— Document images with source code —
BEGIN

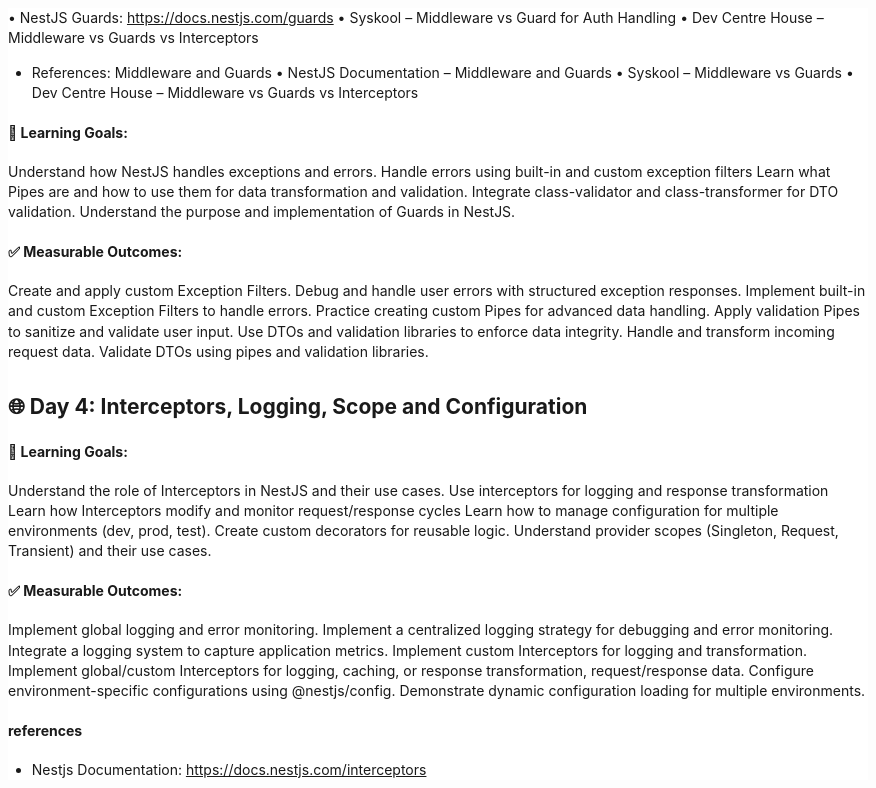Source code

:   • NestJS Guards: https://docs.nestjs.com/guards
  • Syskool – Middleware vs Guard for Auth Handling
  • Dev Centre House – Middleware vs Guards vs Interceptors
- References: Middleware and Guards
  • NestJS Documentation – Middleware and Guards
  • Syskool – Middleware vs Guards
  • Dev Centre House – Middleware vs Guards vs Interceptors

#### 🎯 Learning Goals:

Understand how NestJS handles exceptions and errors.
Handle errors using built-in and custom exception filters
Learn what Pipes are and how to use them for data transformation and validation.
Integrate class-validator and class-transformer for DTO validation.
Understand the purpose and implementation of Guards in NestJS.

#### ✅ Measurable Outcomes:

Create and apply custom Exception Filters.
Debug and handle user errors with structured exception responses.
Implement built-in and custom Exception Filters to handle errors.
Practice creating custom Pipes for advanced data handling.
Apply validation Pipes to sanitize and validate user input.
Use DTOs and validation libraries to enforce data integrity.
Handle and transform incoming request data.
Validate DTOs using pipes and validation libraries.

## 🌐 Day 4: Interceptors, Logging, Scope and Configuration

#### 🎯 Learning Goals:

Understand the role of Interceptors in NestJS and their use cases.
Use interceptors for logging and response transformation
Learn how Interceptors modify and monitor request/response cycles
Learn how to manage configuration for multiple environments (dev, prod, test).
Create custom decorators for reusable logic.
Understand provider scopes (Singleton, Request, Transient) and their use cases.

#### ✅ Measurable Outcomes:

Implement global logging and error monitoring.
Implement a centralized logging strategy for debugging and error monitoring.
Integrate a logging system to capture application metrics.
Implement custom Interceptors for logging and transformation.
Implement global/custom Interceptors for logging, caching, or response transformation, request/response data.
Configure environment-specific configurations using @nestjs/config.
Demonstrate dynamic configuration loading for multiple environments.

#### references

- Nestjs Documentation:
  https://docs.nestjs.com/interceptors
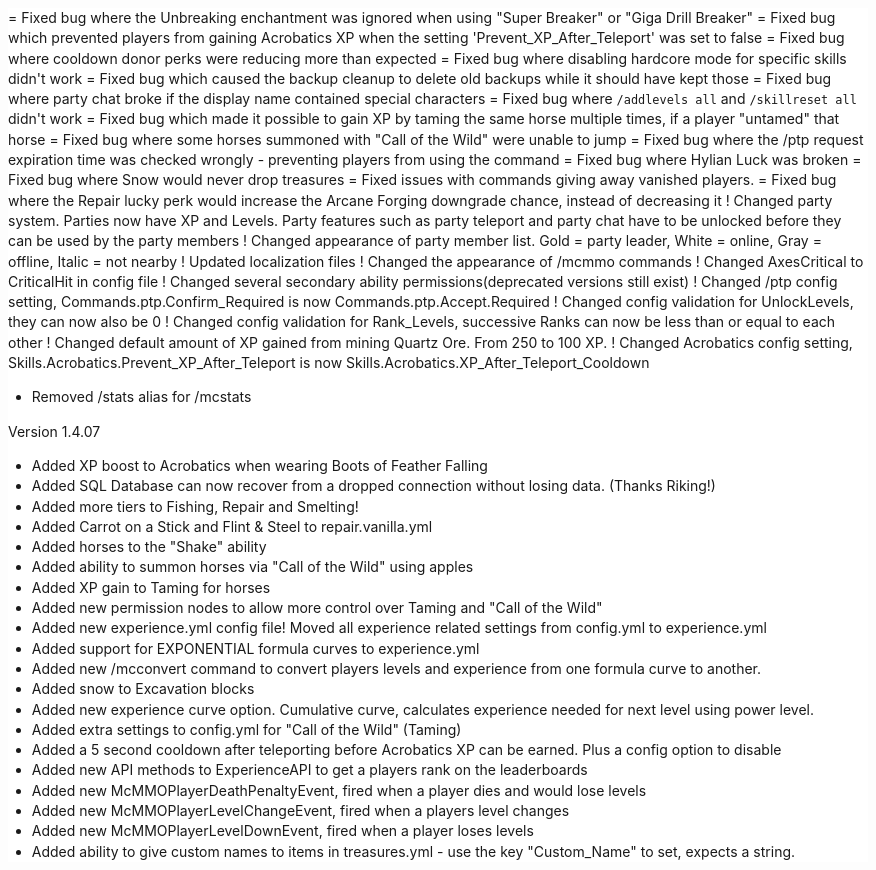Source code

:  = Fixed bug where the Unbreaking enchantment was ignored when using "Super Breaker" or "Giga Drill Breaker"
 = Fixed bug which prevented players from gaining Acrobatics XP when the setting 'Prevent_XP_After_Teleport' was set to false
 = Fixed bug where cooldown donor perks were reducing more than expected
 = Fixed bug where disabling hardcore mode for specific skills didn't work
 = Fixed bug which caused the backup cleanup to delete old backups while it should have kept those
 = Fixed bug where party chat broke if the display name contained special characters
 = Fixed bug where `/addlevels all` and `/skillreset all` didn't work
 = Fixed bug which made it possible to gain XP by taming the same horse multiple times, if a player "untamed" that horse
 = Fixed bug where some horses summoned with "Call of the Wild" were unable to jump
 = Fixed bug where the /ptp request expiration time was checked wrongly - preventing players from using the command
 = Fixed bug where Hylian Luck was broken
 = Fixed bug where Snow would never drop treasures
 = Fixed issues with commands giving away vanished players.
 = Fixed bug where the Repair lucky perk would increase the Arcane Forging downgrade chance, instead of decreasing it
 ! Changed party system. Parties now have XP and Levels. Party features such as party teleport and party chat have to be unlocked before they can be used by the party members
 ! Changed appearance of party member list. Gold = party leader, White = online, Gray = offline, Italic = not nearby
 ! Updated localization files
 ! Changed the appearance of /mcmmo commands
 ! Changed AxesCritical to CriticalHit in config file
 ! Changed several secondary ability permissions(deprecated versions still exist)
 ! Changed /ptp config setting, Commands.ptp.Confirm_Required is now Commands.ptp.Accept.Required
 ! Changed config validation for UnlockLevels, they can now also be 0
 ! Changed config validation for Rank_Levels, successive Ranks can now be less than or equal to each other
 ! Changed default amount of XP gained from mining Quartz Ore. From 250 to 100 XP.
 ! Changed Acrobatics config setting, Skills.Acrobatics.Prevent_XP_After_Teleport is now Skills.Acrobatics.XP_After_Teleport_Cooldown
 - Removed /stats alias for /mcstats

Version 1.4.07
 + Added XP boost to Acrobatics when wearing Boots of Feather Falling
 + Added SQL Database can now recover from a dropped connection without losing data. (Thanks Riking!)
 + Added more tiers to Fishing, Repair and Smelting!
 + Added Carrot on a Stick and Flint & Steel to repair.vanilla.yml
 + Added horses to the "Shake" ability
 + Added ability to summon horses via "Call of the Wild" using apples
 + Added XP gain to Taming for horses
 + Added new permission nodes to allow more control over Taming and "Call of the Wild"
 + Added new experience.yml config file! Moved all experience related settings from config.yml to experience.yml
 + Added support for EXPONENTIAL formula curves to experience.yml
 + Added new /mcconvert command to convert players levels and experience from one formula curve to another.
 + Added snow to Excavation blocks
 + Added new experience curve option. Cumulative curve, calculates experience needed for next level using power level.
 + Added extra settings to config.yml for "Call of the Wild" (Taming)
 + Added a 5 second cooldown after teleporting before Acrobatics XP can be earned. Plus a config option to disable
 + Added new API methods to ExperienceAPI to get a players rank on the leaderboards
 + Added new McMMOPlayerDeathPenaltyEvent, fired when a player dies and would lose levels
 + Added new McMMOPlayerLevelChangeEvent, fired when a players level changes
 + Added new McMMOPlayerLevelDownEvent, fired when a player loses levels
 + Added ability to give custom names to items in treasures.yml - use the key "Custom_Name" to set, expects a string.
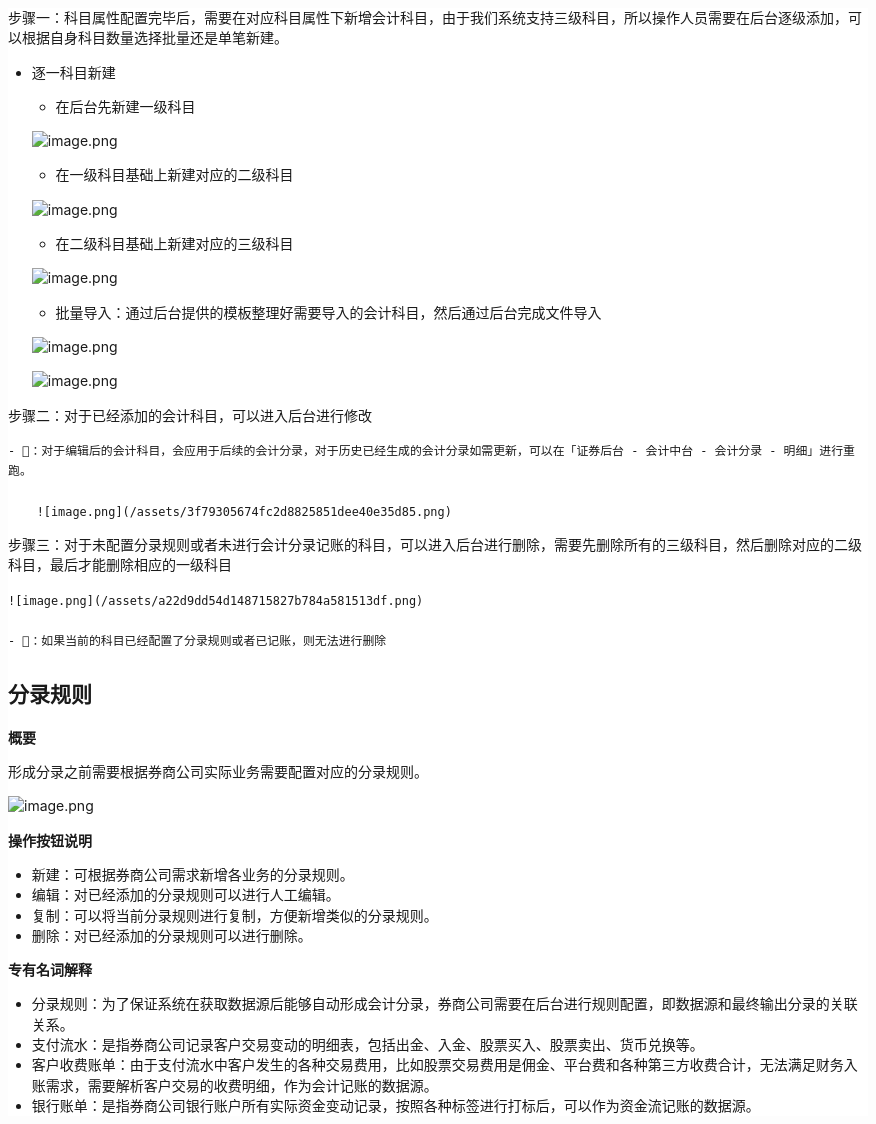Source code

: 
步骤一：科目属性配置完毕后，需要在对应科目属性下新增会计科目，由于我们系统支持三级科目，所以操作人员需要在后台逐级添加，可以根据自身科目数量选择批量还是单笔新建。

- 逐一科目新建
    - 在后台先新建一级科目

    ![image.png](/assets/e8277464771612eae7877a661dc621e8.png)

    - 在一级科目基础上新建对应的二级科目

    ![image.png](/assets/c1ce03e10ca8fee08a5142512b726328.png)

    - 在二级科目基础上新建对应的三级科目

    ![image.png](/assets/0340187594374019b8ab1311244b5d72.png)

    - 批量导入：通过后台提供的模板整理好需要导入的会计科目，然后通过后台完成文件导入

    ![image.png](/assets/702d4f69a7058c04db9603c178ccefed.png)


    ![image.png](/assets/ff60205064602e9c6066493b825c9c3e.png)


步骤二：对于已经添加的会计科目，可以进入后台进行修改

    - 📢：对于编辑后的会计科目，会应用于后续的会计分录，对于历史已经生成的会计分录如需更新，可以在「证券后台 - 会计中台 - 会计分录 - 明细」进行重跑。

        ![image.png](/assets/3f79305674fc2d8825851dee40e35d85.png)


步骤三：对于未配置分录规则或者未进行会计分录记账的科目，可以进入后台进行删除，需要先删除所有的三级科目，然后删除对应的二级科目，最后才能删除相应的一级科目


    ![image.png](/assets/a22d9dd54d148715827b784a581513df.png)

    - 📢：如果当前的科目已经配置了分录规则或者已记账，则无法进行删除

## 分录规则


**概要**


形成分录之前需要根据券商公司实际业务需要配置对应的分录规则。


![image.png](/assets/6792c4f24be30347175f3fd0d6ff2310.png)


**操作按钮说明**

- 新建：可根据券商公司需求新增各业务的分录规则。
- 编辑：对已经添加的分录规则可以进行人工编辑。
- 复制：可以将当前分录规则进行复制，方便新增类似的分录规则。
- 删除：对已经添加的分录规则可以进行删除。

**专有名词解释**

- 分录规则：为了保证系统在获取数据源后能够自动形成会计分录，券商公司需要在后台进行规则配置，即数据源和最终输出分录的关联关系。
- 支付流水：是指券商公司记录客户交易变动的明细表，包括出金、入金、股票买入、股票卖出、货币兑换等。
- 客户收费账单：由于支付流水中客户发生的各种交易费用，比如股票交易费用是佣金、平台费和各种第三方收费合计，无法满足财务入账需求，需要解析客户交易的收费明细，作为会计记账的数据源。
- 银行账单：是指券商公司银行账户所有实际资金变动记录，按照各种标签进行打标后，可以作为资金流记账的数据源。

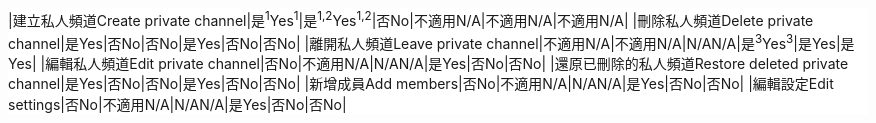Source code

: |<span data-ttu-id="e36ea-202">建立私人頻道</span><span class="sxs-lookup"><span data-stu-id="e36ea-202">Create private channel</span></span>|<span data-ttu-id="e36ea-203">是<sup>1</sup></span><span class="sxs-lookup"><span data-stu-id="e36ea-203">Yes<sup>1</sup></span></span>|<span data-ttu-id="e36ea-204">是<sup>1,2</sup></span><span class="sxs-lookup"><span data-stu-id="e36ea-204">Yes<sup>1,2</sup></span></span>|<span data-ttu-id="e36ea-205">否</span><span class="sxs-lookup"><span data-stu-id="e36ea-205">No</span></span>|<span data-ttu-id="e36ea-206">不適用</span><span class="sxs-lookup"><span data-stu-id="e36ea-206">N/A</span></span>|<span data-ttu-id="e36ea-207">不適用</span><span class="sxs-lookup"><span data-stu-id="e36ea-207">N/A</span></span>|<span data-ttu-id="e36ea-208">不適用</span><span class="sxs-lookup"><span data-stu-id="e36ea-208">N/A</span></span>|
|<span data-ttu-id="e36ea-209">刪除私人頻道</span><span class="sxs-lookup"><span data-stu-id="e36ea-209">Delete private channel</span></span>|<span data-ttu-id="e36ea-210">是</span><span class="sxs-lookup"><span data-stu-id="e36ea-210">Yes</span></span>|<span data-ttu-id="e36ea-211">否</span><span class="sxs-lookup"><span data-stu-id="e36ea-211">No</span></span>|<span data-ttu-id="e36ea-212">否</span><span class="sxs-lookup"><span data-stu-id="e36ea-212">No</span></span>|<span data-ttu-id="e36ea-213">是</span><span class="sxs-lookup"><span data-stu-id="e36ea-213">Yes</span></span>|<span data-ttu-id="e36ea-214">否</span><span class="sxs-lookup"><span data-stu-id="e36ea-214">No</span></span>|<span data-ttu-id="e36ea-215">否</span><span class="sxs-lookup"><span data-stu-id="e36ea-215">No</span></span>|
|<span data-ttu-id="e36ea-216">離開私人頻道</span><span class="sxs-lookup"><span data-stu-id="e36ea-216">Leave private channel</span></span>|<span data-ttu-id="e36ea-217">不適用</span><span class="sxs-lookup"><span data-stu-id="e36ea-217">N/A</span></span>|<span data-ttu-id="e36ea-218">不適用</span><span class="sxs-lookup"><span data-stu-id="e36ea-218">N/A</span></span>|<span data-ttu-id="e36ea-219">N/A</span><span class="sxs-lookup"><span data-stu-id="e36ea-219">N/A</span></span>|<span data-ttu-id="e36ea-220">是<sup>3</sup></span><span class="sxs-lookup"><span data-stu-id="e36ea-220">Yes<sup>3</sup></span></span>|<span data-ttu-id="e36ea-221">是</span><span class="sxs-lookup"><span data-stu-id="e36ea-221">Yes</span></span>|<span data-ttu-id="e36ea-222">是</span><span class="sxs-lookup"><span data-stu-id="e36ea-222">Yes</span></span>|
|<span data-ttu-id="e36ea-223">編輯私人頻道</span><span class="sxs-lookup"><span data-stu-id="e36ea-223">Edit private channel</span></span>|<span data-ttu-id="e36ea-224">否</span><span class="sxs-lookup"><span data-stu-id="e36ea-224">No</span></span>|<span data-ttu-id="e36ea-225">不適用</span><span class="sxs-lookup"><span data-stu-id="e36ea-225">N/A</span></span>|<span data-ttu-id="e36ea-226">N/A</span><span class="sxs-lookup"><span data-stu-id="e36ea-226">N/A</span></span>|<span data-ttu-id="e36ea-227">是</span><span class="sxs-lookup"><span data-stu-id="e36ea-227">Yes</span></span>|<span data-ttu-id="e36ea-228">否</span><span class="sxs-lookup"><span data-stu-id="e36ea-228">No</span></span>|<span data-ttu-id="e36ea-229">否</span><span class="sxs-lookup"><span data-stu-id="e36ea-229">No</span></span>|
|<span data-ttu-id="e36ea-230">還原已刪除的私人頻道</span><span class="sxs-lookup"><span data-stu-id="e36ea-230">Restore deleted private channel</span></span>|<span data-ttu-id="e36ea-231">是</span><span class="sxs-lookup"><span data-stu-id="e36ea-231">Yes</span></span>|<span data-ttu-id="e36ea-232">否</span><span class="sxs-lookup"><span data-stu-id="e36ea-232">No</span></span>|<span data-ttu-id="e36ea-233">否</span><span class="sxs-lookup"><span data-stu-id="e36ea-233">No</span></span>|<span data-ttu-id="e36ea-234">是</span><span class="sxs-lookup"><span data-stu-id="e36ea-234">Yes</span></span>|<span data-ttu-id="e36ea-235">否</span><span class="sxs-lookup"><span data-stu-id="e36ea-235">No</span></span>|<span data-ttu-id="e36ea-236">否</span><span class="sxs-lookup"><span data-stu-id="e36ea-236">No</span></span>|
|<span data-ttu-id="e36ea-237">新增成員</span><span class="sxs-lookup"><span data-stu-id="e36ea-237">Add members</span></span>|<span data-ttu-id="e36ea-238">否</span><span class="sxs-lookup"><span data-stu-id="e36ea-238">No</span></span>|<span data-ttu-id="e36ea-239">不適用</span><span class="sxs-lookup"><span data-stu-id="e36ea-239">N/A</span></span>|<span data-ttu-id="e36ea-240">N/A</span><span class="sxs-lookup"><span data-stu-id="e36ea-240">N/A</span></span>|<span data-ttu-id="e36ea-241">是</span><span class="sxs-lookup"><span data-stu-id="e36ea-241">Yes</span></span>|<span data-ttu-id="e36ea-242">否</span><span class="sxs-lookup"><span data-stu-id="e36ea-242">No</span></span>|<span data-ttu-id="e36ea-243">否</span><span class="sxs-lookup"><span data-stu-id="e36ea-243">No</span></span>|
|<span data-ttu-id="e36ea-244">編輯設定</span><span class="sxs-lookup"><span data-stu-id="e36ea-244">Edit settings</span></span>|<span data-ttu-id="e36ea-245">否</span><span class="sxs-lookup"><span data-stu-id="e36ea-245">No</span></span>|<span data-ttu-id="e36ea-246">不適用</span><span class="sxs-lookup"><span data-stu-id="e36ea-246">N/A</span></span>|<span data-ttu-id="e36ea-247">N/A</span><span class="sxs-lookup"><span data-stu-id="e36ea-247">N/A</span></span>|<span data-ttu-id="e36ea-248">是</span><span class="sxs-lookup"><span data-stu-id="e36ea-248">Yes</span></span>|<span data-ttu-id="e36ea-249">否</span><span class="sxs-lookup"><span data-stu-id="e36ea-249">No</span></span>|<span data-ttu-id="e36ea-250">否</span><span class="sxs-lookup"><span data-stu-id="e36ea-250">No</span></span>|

END

— DESCRIPTION OF THE TASK —
Reproduce the records word for word, please, from their first line up to and including the line that contains "Implement custom Interceptors", but no pictures.

— EXPECTED OUTPUT —
Source code

:   • NestJS Guards: https://docs.nestjs.com/guards
  • Syskool – Middleware vs Guard for Auth Handling
  • Dev Centre House – Middleware vs Guards vs Interceptors
- References: Middleware and Guards
  • NestJS Documentation – Middleware and Guards
  • Syskool – Middleware vs Guards
  • Dev Centre House – Middleware vs Guards vs Interceptors

#### 🎯 Learning Goals:

Understand how NestJS handles exceptions and errors.
Handle errors using built-in and custom exception filters
Learn what Pipes are and how to use them for data transformation and validation.
Integrate class-validator and class-transformer for DTO validation.
Understand the purpose and implementation of Guards in NestJS.

#### ✅ Measurable Outcomes:

Create and apply custom Exception Filters.
Debug and handle user errors with structured exception responses.
Implement built-in and custom Exception Filters to handle errors.
Practice creating custom Pipes for advanced data handling.
Apply validation Pipes to sanitize and validate user input.
Use DTOs and validation libraries to enforce data integrity.
Handle and transform incoming request data.
Validate DTOs using pipes and validation libraries.

## 🌐 Day 4: Interceptors, Logging, Scope and Configuration

#### 🎯 Learning Goals:

Understand the role of Interceptors in NestJS and their use cases.
Use interceptors for logging and response transformation
Learn how Interceptors modify and monitor request/response cycles
Learn how to manage configuration for multiple environments (dev, prod, test).
Create custom decorators for reusable logic.
Understand provider scopes (Singleton, Request, Transient) and their use cases.

#### ✅ Measurable Outcomes:

Implement global logging and error monitoring.
Implement a centralized logging strategy for debugging and error monitoring.
Integrate a logging system to capture application metrics.
Implement custom Interceptors for logging and transformation.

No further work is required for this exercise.